The Medicare report foregone predictions about the new Alzheimer’s drug Aduhelm, which has a list price of $ 55,000. Most of the 6 million Americans dealing with Alzheimer’s will be covered by the program, although not all would be candidates for the drug.
The trustees’ reports, delayed for months, represent the government’s efforts to assess the impact of last year’s pandemic and recession on social security and health insurance.
The U.S. economy lost a staggering 22.4 million jobs in March and April 2020 as the pandemic forced companies to close or reduce their working hours and the economy plunged into recession.

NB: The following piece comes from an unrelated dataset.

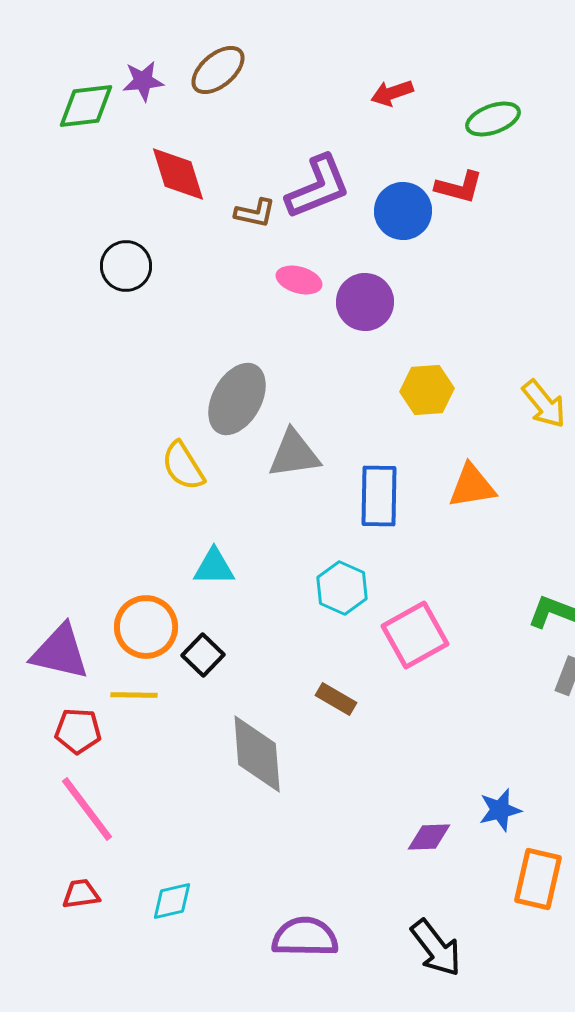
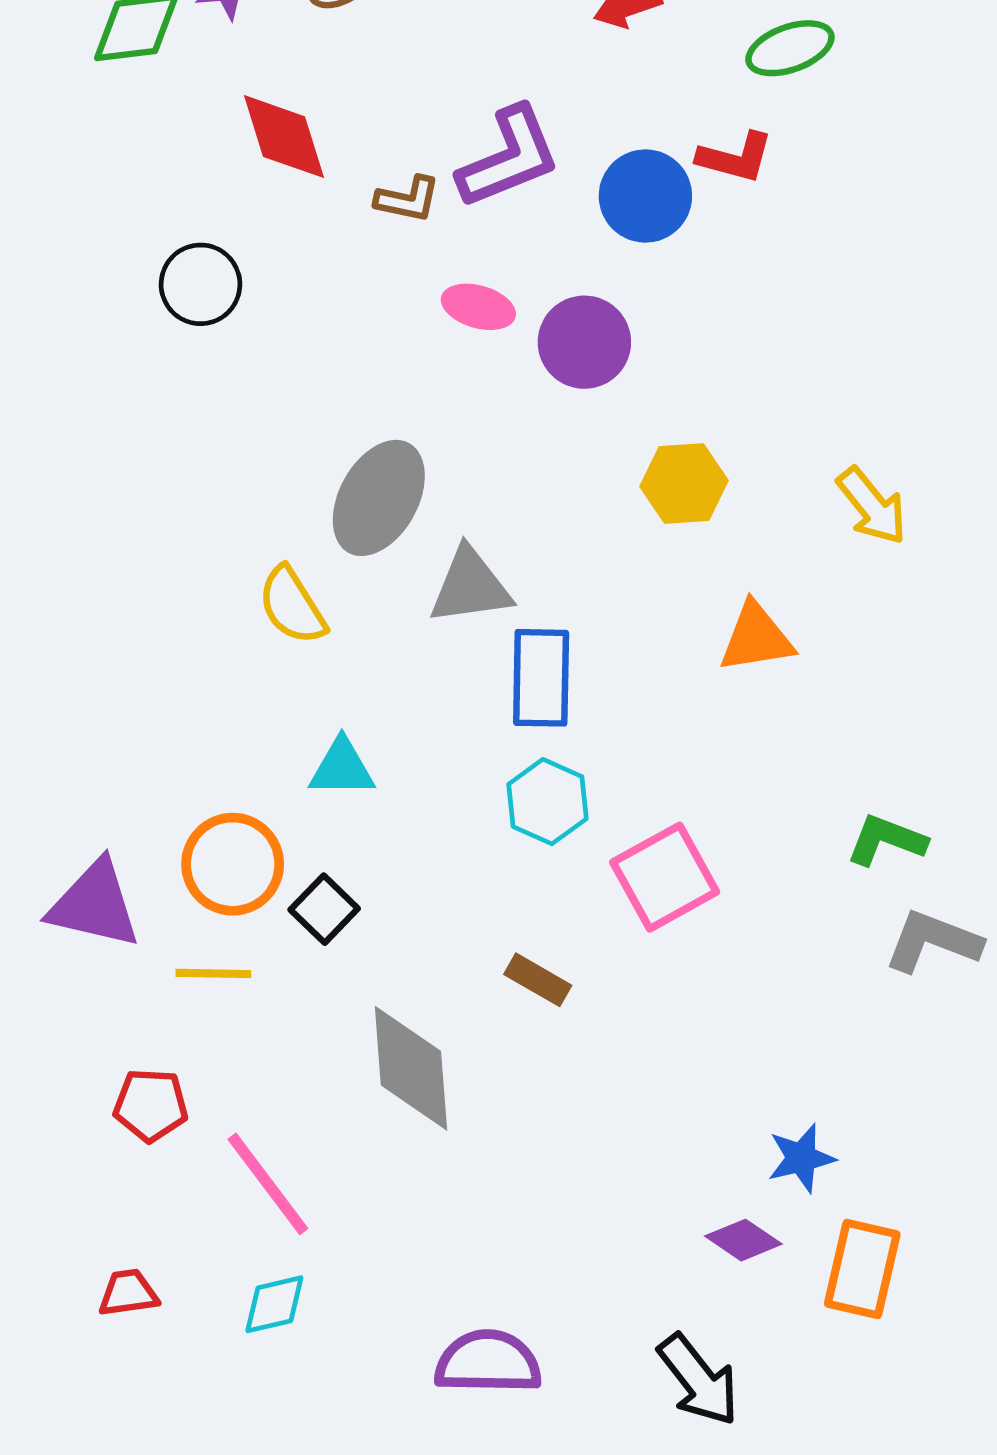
blue rectangle: (379, 496) -> (541, 678), moved
red pentagon: (78, 731) -> (151, 1105), moved
pink line: (87, 809) -> (268, 1184), moved
purple diamond: (429, 837) -> (743, 1240), moved, turned 36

However, the recession was short-lived and new hires recovered as economic growth resumed. Employers have brought back 16.7 million jobs since April 2020, but that increase still leaves the workforce 5.7 million jobs below what it was before the pandemic broke out.
Social Security and Medicare trustees include secretaries for the Treasury, Health & Social Services, and Labor Departments, and the Social Security Officer. They are to be joined by two “public trustees”, knowledgeable private individuals who act as the eyes and ears of the taxpayers and beneficiaries. But these positions have been vacant since July 2015 – before the end of the Obama administration. And there’s no Social Security Commissioner this year either, as President Joe Biden fired Andrew Saul, a holdover from the Trump administration.